• [Listed records]:
......

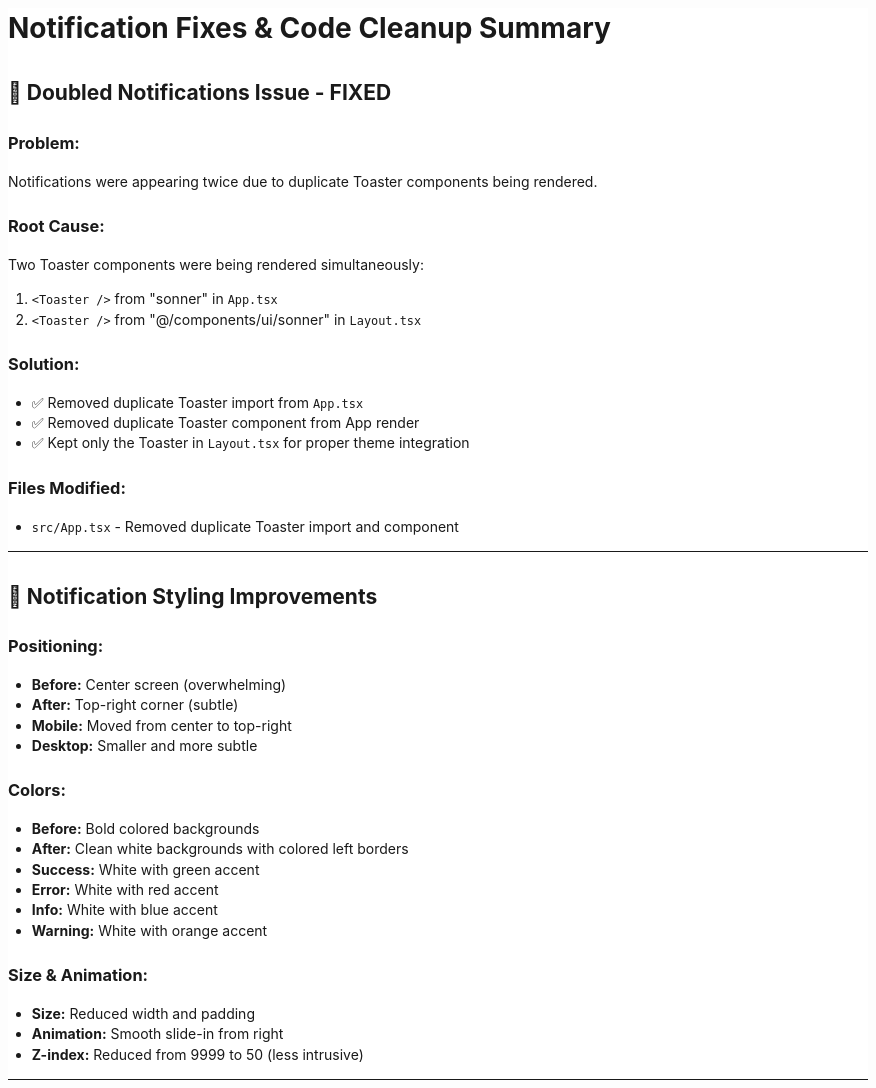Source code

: # Notification Fixes & Code Cleanup Summary

## 🐛 **Doubled Notifications Issue - FIXED**

### **Problem:**

Notifications were appearing twice due to duplicate Toaster components being rendered.

### **Root Cause:**

Two Toaster components were being rendered simultaneously:

1. `<Toaster />` from "sonner" in `App.tsx`
2. `<Toaster />` from "@/components/ui/sonner" in `Layout.tsx`

### **Solution:**

- ✅ Removed duplicate Toaster import from `App.tsx`
- ✅ Removed duplicate Toaster component from App render
- ✅ Kept only the Toaster in `Layout.tsx` for proper theme integration

### **Files Modified:**

- `src/App.tsx` - Removed duplicate Toaster import and component

---

## 🎨 **Notification Styling Improvements**

### **Positioning:**

- **Before:** Center screen (overwhelming)
- **After:** Top-right corner (subtle)
- **Mobile:** Moved from center to top-right
- **Desktop:** Smaller and more subtle

### **Colors:**

- **Before:** Bold colored backgrounds
- **After:** Clean white backgrounds with colored left borders
- **Success:** White with green accent
- **Error:** White with red accent
- **Info:** White with blue accent
- **Warning:** White with orange accent

### **Size & Animation:**

- **Size:** Reduced width and padding
- **Animation:** Smooth slide-in from right
- **Z-index:** Reduced from 9999 to 50 (less intrusive)

---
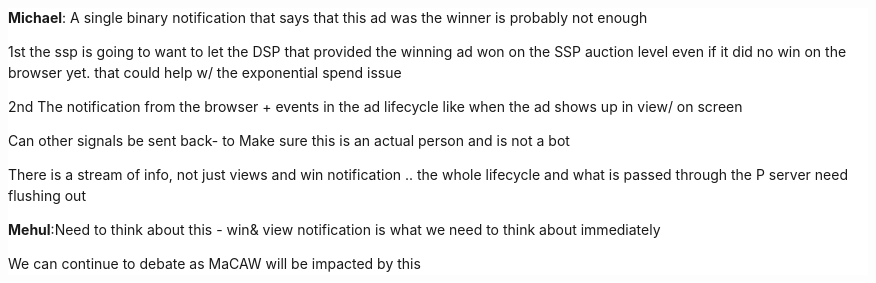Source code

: **Michael**: A single binary notification that says that this ad was the winner is probably not enough 

1st the ssp is going to want to let the DSP that provided the winning ad won on the SSP auction level even if it did no win on the browser yet. that could help w/ the exponential spend issue 

2nd The notification from the browser + events in the ad lifecycle like when the ad shows up in view/ on screen

Can other signals be sent back- to Make sure this is an actual person and is not a bot

 There is a stream of info, not just views and win notification .. the whole lifecycle and what is passed through the P server need flushing out

**Mehul**:Need to think about this  - win& view notification is what we need to think about immediately

We can continue to debate as MaCAW will be impacted by this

......

• [Written task]:
Can you repeat all of these lines with every "Toaster" changed to "Snackbar", keeping everything else the same and leaving the pictures out?

• [Exercise response]:
Source code

: # Notification Fixes & Code Cleanup Summary

## 🐛 **Doubled Notifications Issue - FIXED**

### **Problem:**

Notifications were appearing twice due to duplicate Snackbar components being rendered.

### **Root Cause:**

Two Snackbar components were being rendered simultaneously:

1. `<Snackbar />` from "sonner" in `App.tsx`
2. `<Snackbar />` from "@/components/ui/sonner" in `Layout.tsx`

### **Solution:**

- ✅ Removed duplicate Snackbar import from `App.tsx`
- ✅ Removed duplicate Snackbar component from App render
- ✅ Kept only the Snackbar in `Layout.tsx` for proper theme integration

### **Files Modified:**

- `src/App.tsx` - Removed duplicate Snackbar import and component

---

## 🎨 **Notification Styling Improvements**

### **Positioning:**

- **Before:** Center screen (overwhelming)
- **After:** Top-right corner (subtle)
- **Mobile:** Moved from center to top-right
- **Desktop:** Smaller and more subtle

### **Colors:**

- **Before:** Bold colored backgrounds
- **After:** Clean white backgrounds with colored left borders
- **Success:** White with green accent
- **Error:** White with red accent
- **Info:** White with blue accent
- **Warning:** White with orange accent

### **Size & Animation:**

- **Size:** Reduced width and padding
- **Animation:** Smooth slide-in from right
- **Z-index:** Reduced from 9999 to 50 (less intrusive)

---
Source code

: **Michael**: A single binary notification that says that this ad was the winner is probably not enough 

1st the ssp is going to want to let the DSP that provided the winning ad won on the SSP auction level even if it did no win on the browser yet. that could help w/ the exponential spend issue 

2nd The notification from the browser + events in the ad lifecycle like when the ad shows up in view/ on screen

Can other signals be sent back- to Make sure this is an actual person and is not a bot

 There is a stream of info, not just views and win notification .. the whole lifecycle and what is passed through the P server need flushing out

**Mehul**:Need to think about this  - win& view notification is what we need to think about immediately

We can continue to debate as MaCAW will be impacted by this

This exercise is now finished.